On top of all of this, we confront new budget challenges. Ten years ago, the budget situation was different. While we in law enforcement have never been flush with money, federal, state, and local budgets were on the rise. Clearly this is no longer the case.
The threats we face are numerous and the dollars to fight these threats are few. Many of you have had to reduce your ranks due to cut-backs. But I want to thank you for your continued participation in task forces. These partnerships are invaluable.
The thin years may well continue, so we must build on the foundation we have set over the past decade.

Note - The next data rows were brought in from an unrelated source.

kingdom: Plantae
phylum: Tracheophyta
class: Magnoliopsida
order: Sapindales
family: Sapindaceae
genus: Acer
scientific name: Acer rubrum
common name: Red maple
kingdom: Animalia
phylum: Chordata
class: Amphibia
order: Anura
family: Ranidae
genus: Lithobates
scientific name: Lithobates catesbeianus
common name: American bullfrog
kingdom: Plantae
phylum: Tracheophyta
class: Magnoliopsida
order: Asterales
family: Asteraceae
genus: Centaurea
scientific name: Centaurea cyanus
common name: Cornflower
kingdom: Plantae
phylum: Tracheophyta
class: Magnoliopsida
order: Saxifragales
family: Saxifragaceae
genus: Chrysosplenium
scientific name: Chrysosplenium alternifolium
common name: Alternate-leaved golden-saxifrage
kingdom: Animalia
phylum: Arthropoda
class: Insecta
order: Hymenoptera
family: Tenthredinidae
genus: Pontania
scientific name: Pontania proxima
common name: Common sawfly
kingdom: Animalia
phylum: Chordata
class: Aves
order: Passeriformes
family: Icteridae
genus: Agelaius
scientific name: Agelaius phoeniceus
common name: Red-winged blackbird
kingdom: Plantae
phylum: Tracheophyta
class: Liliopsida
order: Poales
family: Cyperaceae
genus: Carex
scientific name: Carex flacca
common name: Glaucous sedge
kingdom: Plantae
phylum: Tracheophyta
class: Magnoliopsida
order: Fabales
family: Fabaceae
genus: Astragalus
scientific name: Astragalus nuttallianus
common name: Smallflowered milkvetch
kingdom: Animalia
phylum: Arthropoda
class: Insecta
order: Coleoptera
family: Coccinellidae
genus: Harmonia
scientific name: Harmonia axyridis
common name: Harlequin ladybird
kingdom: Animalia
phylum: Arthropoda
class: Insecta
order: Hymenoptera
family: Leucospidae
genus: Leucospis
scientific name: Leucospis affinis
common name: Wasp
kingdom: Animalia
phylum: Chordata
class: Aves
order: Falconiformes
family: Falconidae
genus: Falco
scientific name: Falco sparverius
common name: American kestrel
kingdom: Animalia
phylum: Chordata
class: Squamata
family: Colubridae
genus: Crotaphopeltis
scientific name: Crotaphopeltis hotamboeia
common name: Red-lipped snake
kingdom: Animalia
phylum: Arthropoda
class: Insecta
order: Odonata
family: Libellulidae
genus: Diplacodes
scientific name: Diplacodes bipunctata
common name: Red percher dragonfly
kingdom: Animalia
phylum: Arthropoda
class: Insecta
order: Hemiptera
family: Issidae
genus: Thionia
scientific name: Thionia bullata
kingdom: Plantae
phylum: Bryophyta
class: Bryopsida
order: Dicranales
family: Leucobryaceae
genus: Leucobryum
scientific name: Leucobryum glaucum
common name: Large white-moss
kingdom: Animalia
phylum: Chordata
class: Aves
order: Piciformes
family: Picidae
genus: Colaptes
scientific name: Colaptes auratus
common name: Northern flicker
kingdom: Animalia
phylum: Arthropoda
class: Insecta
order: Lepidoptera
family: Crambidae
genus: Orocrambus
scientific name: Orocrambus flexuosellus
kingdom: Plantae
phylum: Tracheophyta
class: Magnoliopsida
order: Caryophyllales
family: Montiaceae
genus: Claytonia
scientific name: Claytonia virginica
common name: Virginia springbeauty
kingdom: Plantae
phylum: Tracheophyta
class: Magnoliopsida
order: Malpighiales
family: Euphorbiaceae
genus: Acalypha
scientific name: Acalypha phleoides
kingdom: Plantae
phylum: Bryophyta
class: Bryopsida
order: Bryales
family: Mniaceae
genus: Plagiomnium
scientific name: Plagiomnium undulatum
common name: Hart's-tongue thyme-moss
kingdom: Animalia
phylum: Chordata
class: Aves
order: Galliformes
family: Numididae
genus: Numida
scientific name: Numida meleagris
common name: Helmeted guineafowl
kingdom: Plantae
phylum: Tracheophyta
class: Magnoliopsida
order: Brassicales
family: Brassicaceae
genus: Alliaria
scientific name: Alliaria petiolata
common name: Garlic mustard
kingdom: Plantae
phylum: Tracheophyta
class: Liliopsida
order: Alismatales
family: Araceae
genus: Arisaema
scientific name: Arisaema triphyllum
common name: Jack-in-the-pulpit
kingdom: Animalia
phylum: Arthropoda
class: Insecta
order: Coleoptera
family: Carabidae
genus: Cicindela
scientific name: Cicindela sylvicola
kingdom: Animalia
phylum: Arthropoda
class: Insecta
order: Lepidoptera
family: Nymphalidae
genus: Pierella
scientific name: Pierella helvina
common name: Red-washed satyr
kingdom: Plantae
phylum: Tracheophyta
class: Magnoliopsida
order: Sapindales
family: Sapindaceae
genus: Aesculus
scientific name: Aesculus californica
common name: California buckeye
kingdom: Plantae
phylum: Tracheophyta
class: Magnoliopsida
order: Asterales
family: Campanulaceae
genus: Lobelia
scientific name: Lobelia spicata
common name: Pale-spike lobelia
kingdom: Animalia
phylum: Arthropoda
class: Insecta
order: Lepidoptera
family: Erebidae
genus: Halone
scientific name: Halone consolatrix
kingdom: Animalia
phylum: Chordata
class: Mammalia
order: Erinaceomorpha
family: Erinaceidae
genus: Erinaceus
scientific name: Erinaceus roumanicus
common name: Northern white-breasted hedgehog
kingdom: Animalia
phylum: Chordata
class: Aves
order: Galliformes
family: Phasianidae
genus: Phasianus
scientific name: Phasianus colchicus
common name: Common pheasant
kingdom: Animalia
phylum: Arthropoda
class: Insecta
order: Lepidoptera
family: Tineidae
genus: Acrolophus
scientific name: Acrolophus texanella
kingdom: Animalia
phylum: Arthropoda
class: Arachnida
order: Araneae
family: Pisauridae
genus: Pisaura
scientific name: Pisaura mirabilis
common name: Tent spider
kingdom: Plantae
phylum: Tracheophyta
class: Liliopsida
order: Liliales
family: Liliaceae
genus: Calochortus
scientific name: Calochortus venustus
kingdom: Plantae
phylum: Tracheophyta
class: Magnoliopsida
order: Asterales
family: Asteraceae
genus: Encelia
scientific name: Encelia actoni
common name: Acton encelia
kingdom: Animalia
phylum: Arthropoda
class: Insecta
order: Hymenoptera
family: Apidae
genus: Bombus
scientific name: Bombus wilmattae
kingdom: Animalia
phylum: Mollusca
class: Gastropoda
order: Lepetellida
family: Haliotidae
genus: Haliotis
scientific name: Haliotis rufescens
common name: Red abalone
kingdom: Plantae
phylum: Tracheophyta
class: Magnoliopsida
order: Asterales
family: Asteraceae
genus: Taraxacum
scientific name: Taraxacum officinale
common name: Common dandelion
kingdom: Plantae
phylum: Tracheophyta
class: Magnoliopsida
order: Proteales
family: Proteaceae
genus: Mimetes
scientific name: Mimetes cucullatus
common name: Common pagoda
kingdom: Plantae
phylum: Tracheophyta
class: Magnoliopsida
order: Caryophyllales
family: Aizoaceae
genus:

Still, our core message remains the same: relationships and information sharing are simply the best way to get the job done.
We are pushing to make an impact at the neighborhood level. Not just in the number of arrests and convictions, but with lower homicide rates, decreased gang activity, and fewer crimes against children.
And the only way to make this kind of impact is by working together, through task forces and fusion centers. Task forces here in Chicago, for example, have eroded the power and the influence of the Chicago mafia. It was a task force that cracked down on a street gang that was plaguing the city’s Northwest side. And it was a task force that arrested an Illinois man accused of distributing more than 1,000 images of child pornography.
Elsewhere, information put out by the Colorado Fusion Center led to the capture of the Dougherty Gang in Colorado Springs in August. And in New Jersey, crime mapping information provided by that state’s fusion center helped to break up a carjacking ring. This resulted in a substantial decrease in crime in just a few weeks.
We are also making use of improved technology to share information. N-DEx, for example, gives you the ability to search and link intelligence in real time. In Philadelphia, detectives were searching for a homicide suspect wanted in a home invasion. Using N-DEx, they found records indicating that he was living in Wilmington, Delaware. N-DEx not only helped these detectives to capture a wanted criminal, it alerted the SWAT team about the likely presence of a woman and children living in the suspect’s house.
In the past decade, we have all undergone great change. We have made shifts in the way we do business. As a result, we are stronger and we are smarter. We must continue to stand shoulder to shoulder, to work together and to train together, regardless of limited resources. And it is these relationships—these friendships—that will keep us safe and strong in the years to come.
Thank you for having me here today. God Bless.